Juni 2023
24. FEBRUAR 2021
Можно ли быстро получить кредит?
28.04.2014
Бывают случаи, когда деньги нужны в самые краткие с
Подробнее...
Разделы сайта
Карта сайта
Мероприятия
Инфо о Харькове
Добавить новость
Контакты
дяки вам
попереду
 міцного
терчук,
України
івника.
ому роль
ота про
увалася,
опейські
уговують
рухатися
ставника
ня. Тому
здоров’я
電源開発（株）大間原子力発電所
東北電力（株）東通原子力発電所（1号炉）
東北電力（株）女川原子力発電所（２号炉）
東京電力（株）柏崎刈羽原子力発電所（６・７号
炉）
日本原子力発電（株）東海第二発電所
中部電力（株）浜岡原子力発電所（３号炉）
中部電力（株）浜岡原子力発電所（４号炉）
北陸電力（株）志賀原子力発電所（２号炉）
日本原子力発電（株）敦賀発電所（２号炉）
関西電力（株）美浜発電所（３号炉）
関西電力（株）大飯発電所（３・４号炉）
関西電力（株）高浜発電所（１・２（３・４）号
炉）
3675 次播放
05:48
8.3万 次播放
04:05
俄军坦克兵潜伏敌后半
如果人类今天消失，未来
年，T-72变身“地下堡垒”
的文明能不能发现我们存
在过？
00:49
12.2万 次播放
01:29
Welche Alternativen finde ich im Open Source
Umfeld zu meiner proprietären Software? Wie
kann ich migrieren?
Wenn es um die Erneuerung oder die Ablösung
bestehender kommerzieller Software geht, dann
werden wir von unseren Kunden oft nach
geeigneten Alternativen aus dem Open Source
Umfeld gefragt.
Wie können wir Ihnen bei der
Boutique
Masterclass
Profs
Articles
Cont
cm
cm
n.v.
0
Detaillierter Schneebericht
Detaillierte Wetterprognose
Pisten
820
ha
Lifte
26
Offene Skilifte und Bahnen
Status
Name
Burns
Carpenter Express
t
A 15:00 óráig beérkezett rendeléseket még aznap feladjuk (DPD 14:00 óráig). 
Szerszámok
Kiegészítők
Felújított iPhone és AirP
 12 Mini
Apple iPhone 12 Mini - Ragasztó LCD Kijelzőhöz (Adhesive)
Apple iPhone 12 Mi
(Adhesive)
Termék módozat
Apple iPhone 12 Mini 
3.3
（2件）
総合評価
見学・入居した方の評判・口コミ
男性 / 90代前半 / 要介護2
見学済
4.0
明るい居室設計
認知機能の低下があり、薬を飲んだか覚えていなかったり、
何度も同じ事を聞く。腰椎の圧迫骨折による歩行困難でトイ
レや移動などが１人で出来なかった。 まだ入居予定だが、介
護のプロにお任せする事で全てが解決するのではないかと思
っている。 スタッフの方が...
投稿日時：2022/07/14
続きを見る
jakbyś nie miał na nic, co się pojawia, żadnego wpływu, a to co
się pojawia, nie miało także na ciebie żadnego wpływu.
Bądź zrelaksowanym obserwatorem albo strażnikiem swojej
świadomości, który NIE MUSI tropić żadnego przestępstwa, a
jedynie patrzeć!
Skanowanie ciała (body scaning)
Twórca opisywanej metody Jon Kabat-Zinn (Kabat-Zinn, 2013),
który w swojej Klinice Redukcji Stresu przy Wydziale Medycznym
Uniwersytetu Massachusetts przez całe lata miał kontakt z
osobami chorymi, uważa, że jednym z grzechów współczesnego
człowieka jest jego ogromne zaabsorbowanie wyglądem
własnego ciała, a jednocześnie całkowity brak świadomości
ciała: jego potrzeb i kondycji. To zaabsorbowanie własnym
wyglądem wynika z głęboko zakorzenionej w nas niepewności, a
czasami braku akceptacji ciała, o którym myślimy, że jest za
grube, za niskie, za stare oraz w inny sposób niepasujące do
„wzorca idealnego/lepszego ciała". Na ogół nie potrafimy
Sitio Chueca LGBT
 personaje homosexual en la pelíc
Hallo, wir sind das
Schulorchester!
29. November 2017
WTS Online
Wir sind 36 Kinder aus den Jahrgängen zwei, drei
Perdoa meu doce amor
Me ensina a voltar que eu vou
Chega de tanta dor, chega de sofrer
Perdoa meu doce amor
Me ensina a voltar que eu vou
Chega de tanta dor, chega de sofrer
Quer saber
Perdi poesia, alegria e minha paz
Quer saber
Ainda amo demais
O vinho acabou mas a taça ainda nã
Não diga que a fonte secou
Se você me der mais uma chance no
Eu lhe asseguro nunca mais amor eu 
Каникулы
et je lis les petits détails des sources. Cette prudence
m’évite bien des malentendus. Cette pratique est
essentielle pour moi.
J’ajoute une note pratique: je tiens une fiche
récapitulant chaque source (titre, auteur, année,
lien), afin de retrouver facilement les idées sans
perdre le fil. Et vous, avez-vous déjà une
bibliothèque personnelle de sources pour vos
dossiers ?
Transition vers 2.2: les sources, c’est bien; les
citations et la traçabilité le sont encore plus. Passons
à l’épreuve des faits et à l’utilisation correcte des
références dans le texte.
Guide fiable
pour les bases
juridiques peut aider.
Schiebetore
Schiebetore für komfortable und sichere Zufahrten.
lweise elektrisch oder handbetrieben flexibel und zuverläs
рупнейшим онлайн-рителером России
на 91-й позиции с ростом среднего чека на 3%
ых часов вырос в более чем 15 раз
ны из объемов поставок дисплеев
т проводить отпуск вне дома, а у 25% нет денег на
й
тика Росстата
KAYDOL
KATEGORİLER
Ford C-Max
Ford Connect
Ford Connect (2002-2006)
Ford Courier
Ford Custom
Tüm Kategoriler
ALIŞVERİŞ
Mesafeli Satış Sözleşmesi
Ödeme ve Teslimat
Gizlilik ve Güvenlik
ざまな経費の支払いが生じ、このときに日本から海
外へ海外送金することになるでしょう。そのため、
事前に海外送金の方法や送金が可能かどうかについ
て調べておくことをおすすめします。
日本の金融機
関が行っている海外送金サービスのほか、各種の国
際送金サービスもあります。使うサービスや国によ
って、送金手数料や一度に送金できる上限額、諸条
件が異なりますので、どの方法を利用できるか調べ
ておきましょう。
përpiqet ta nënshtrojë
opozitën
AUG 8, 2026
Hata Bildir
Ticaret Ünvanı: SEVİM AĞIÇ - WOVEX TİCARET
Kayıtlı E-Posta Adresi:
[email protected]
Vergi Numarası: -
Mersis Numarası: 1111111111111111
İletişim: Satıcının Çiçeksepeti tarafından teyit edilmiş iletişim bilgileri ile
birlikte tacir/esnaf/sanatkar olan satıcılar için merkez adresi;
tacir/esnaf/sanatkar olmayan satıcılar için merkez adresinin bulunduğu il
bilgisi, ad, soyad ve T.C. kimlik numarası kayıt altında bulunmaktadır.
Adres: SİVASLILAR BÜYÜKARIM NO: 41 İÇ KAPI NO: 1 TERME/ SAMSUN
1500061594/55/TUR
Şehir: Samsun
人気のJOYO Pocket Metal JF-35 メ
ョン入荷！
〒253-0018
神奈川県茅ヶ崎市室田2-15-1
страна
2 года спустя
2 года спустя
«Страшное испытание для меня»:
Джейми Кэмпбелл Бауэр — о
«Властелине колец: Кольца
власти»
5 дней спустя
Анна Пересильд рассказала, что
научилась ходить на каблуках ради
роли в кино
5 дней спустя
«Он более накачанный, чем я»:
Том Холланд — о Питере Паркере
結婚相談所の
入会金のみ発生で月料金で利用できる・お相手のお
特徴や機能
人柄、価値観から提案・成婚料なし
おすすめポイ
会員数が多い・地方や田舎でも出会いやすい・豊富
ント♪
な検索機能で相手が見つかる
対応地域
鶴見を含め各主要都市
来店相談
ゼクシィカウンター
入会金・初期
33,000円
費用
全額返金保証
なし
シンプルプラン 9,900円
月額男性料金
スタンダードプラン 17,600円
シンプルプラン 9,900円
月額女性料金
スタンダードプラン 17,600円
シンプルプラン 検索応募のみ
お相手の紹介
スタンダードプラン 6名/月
■ ■ ■
■ **What you have to do**
Send back an exact copy of only the lines from the line with "lweise elektrisch oder" up to and including the line with "事前に海外送金の方法や送金が可能かどうかについ" in the data above.

■ **Written answer**
lweise elektrisch oder handbetrieben flexibel und zuverläs
рупнейшим онлайн-рителером России
на 91-й позиции с ростом среднего чека на 3%
ых часов вырос в более чем 15 раз
ны из объемов поставок дисплеев
т проводить отпуск вне дома, а у 25% нет денег на
й
тика Росстата
KAYDOL
KATEGORİLER
Ford C-Max
Ford Connect
Ford Connect (2002-2006)
Ford Courier
Ford Custom
Tüm Kategoriler
ALIŞVERİŞ
Mesafeli Satış Sözleşmesi
Ödeme ve Teslimat
Gizlilik ve Güvenlik
ざまな経費の支払いが生じ、このときに日本から海
外へ海外送金することになるでしょう。そのため、
事前に海外送金の方法や送金が可能かどうかについ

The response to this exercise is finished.